When/How did Snood begin to catch on?

It grew in popularity throughout the second half of 1996 – I released it as a Macintosh-only game in May of that year. I did most of my publicity over Usenet, an internet bulletin board system, and I set up a web site for Snood, too. A couple of computer magazines put Snood on their cover CDs, and that helped a lot. By the middle of 1997, I was getting about 500-1000 downloads a day.

Where does the word “Snood” come from, and why did you use it to title your game?

This is kind of geeky – I have been in a fantasy football league for the past seven years, and one of the other teams in the league is named Snood Trunion. I have no idea why that guy picked those words – Snood is a word for a hair net, and Trunion is a kind of fish, I think. I was looking for a word that was silly and not trademarked, and Snood was floating around in my head then.

What do you think makes Snood so addictive?

I think it’s the fact that the task you have to do is very simple, but the decisions you have to make are more complex. I think it’s also that there’s no clock to race against or aliens shooting at you, so you can play at your own pace. I think there’s also the element of aiming carefully – many popular pastimes involve that skill (darts, bowling, baseball, pool, etc.)

How many versions were there before the current one? What improved from version to version?

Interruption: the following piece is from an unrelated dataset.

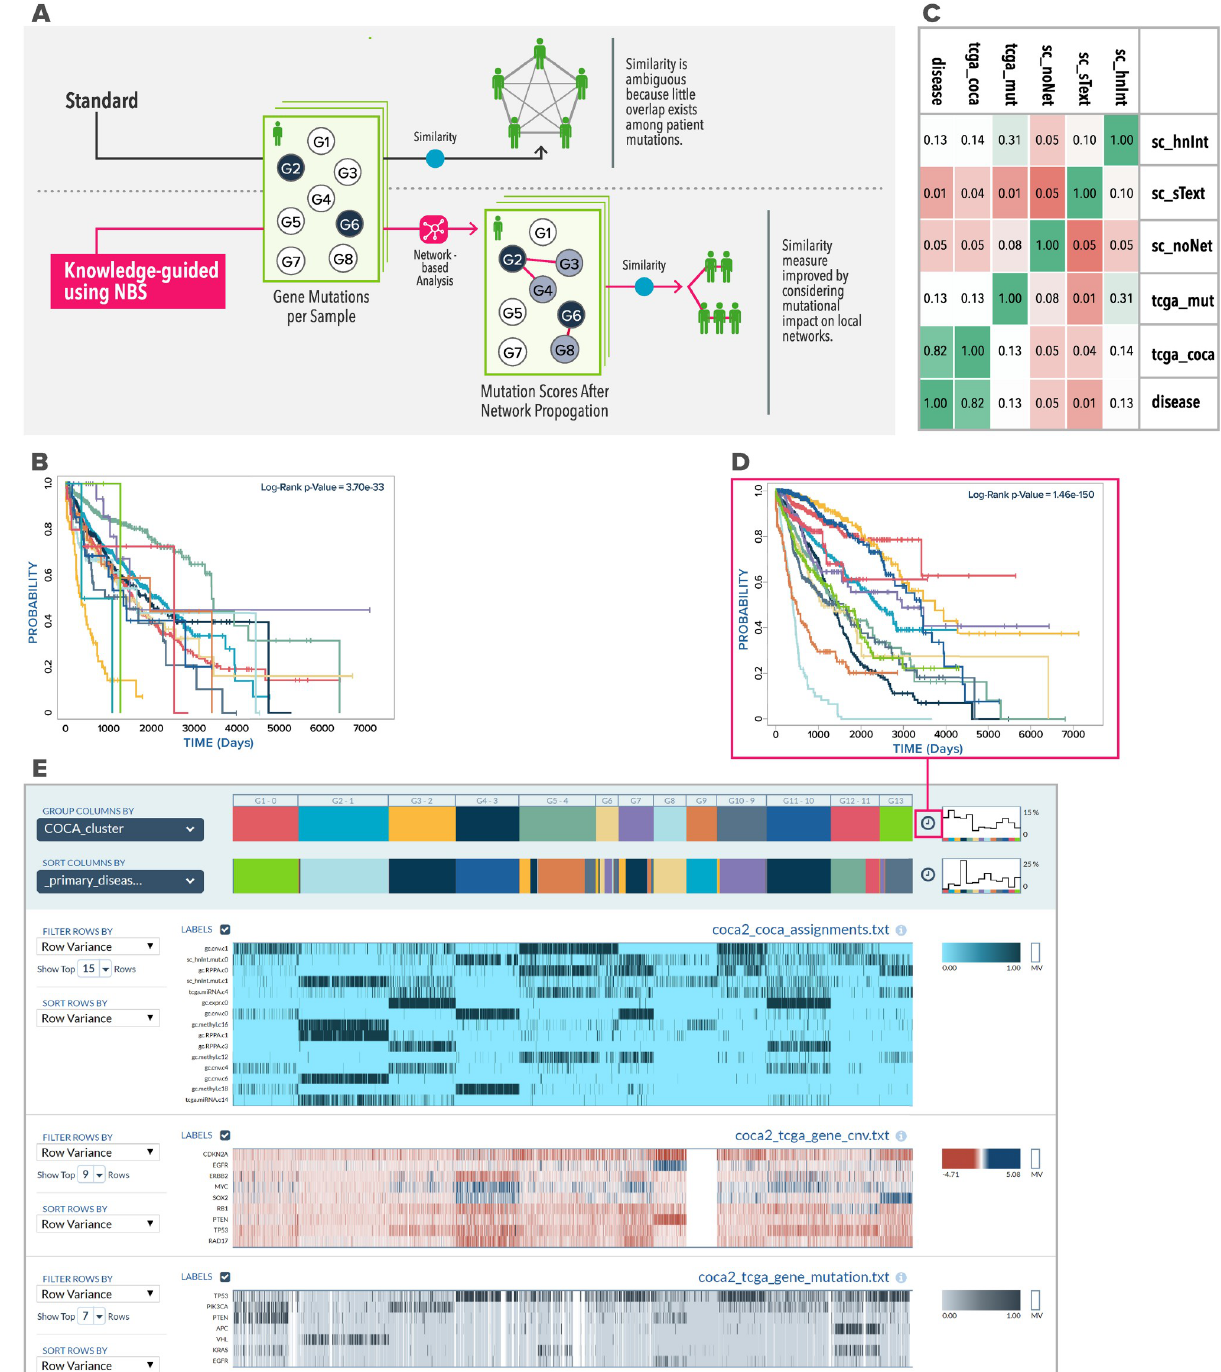
Fig 3. Knowledge-guided sample clustering. (A) Knowledge-guided sample clustering, illustrated in the context of somatic mutation profiles of cancer patients. Because mutations are rare, 2 patients may not have mutations to the same gene(s), and their mutual similarity will be modest. In the knowledge-guided mode (bottom), similarities between patient profiles are detected if not only the same genes are mutated but also if genes located proximally on a network are mutated; this “relaxed” notion of mutation profile similarity leads to improved clustering. (B) Kaplan-Meier survival analysis of clusters from HumanNet-guided clustering of somatic mutation profiles. Each of 14 reported clusters is plotted as a separate survival curve, and the p -value of the multivariate log-rank test is displayed. (C) Concordance between different clustering approaches, using ARI. Three of these approaches use the Sample Clustering (sc) pipeline, with HumanNet (hnNet), STRING text mining (sText) or no network (noNet) for guidance. Two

The first version 1.0, released in May 1996, was Macintosh only and didn’t have the puzzle levels. It also had some bugs, so I released version 1.1 shortly thereafter. I added the Puzzle levels in version 2.0, still for Mac only. I wrote the first PC version (for DOS) in 1998, and made it with the same features as the Mac version 2.0. I updated both version to 2.1 and added the Journey level and high score verification for the World High Score Page. I finished a Windows-based 2.1 version in 1999, and then
in November 2000 I did a Windows version 2.2 (now 2.2.3 to fix some problems). This newest version has some new features like an Aimer, a Mulligan, and specific game numbers you can pick to get a particular game when you want it. Given the improvements in computers recently, I also needed to re-do the sounds and add bigger graphics to let Snood use the whole screen.

Do you have any plans for another version with different levels/ features?

We’re always working on new ideas, and in fact many of them come from user suggestions. I’m hoping to improve the screen graphics and animations and add some special Snoods with cool powers to the next one, and a Turbo mode where the Snoods just keep shooting without you clicking.

How many people registered for Snood last year? Why would people register when they can play the game for free?

From 1997-2000, the average was about 5-10 registrations per day. With the release of the new PC version at the end of last year, that’s picked up some. Most people don’t register – about 99.5% to be exact. The past month or so, we’ve had about 25,000 downloads of Snood per week from Snood.Com, but the registrations are only a tiny fraction of that.

Bonus: How is Snood a metaphor for life?

Whoa, that’s deep! :-) I think any wisdom people get from Snood has to really come from themselves – Snood only helps people achieve a Zen-like state in which all realities are possible.